Quoted passage |

S.G. Goodman’s Rustic Hymnals Double As Calls To Action

By Mia Hughes

“You never can say whether or not your music is timely, but I think sometimes, music needs to be a catalyst for people’s awareness,” says Kentucky songwriter S.G. Goodman. She’s telling MTV News about “Work Until I Die,” a cut from her newest album, Teeth Marks. Trapped in the rhythm, you’ll work until you die,” she sings with her unmistakable drawl. The track, which she developed with long-time collaborator Matt Rowan, has country roots with a punk bite, like Fugazi doing Woody Guthrie. Goodman was inspired by the union songwriting of Florence Reece’s 1930s anthem “Which Side Are You On?,” yet it’s delivered with the singalong sensibilities of Dolly Parton’s “9 to 5.” All said, it’s a classic Southern protest song, delivered at a moment when it’s sorely needed.

“I graduated with a philosophy degree, and as you could imagine, the job market in Western Kentucky for philosophers was not something you could really find that much on Indeed,” says Goodman, who was raised and still resides in the state. “So I worked a lot of manual-labor jobs, a lot of restaurant jobs, and even though there’s a lot of honor in that type of work, it’s not really respected in our society. I’m a granddaughter of a union man, and Kentucky has a long history with standing up for workers’ rights.”

The album, Goodman’s second, is a treasure trove of rustic rock songwriting, which spans political calls to action and intimate heartbreak ballads. Key to the record is its Southern sonic identity, which stems from Goodman’s genuine love for her home.

“I’m a farmer’s daughter. My childhood was in Hickman, a small town of less than 3,000 people. No fast food, no Walmart or anything like that. I just spent a lot of time outside and working on the farm and being a kid,” she recounts. “As I’ve gotten older and been to a lot of places and met a lot of people, I have come to realize that being raised in a rural community isn’t an experience that a lot of people have. I’m proud of where I come from and appreciative of how it shaped me, and I think I have an insider look into a worldview that people don’t understand.”

Goodman grew up Southern Baptist, attending church three times a week. Her first exposure to music was the hymns she heard there, and as she explains, it’s key to her songwriting and her powerful voice to this day. “Because I don’t have any classical training when it comes to music, I associate different parts of music with people that I was raised around in my congregation. It shaped how I sing, and my sense of melody, and what style of melody evokes emotion [for me]. So much of modern music, when you break it down, formed from the way old hymnists wrote their melodies, and I can’t deny that that is present in my own work.”

Meanwhile, she was introduced to classic rock by her dad and older cousins, and was also inspired by singer-songwriters she heard on the radio like Sheryl Crow and Natalie Imbruglia. As she got older, friends at high school showed her alternative rock and punk bands like Against Me!, Fugazi, and The Clash. Around this time, she was beginning to realize she was gay, which clashed with the tenets of her conservative religious upbringing. She pursued a philosophy degree hoping it might lead her to some answers.

“I was really interested in the concept of free will,” she explains. “That was a burning question of mine, especially when I came to terms with my sexuality. Because the concept of free will and predestination and these types of things, if I overlaid them on the doctrine that I was raised on, it was kind of an interesting concept to believe that I was created to go to hell.”

Exercise requirements |
1. In the rows, begin at the line that contains "YONGAPAN TEKNOPAN YONGA LEVHA" and continue through the last line of the rows. Write those lines out again, swapping "Tarihçemiz" for "Hakkımızda" and leaving everything else unchanged.
2. Supply the next part of the article on S.G. Goodman, picking up after its final sentence.
The rows below have no connection to the article on S.G. Goodman.

Data provided |
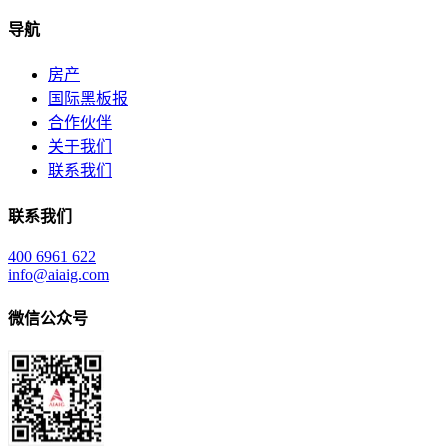
导航
房产
国际黑板报
合作伙伴
关于我们
联系我们
联系我们
400 6961 622
info@aiaig.com
微信公众号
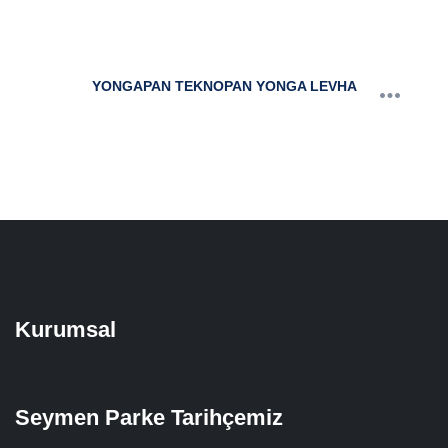
YONGAPAN TEKNOPAN YONGA LEVHA
Kurumsal
Seymen Parke Tarihçemiz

Expected outputs |
1.
YONGAPAN TEKNOPAN YONGA LEVHA
Kurumsal
Seymen Parke Hakkımızda

2.
In her college town of Murray, Kentucky, Goodman began frequenting Terrapin Station, a record store and DIY venue in a strip mall. There, she started to develop her own craft as a performer and feel more at home in her identity. “It was a little subculture in a rural area. Because it was such a small community, it really wasn’t a thing where you could necessarily be genre-specific on a bill. It was a great meeting place for people from all different walks of life and different backgrounds and identities.”

We hear the impact of this musical diversity on Teeth Marks, in the sweet harmonies of the title track, the rollicking garage rock of “All My Love Is Coming Back to Me,” and the ’70s-esque heartland rock of “The Heart of It.” As well as capitalism and worker’s rights on “Work Until I Die,” she poignantly explores the opioid crisis on “If You Were Someone I Loved,” followed by the sparse and hymnal “You Were Someone I Loved.” Trauma and its lingering effects are examined on “Dead Soldiers” and “Keeper of the Time,” and intercutting all of this are raw, affecting breakup songs, such as “Heart Swell” and “Patron Saint of the Dollar Store.”

Meredith Truax

What ties the project together is the motif of love — whether it’s the lost romance of a faltering relationship, or the need for compassion in our politics and social conflicts. “I think it’s funny how people continue to create songs around [love],” Goodman says with a laugh. “I mean, it’s kinda ridiculous to write a song about love knowing how many songs are out there. But even though we’re experiencing the same themes, we’re experiencing them in different ways. I think what I found to be so evident to me after writing Teeth Marks was how [from] either the presence or the lack of love, we’re walking around with the marks of that on us. The way we act with others is from a place of how well we’ve been loved or how we haven’t been.”

For her part, over the course of writing this album, Goodman has been navigating the complexities of being an out queer artist from a conservative background. In a recent interview with The Bitter Southerner, she says that since the release of her debut album two years ago, she’s received social media messages from members of her community who have a problem with her sexuality. She’s been trying to approach this with love, too. “It’s not that I’m giving people a get-out-of-jail-free card. But because I am aware of the context they are raised in and their limited worldview, because I have had my own dealings with coming to terms with my own limited worldview, I have to apply a lot of grace there,” she says. “It would be absolutely hypocritical of me not to. And it’s not really a very trendy thing to do right now. The trendy thing to do would just be to cancel people and cut people out. But for me, I don’t think that is a very loving way to go about understanding other people.”

It’s this outlook that’s at the core of Goodman’s music. Teeth Marks is an album that digs in deep in search of better understanding and love. It’s a catalyst; or, at the very least, a vital reminder.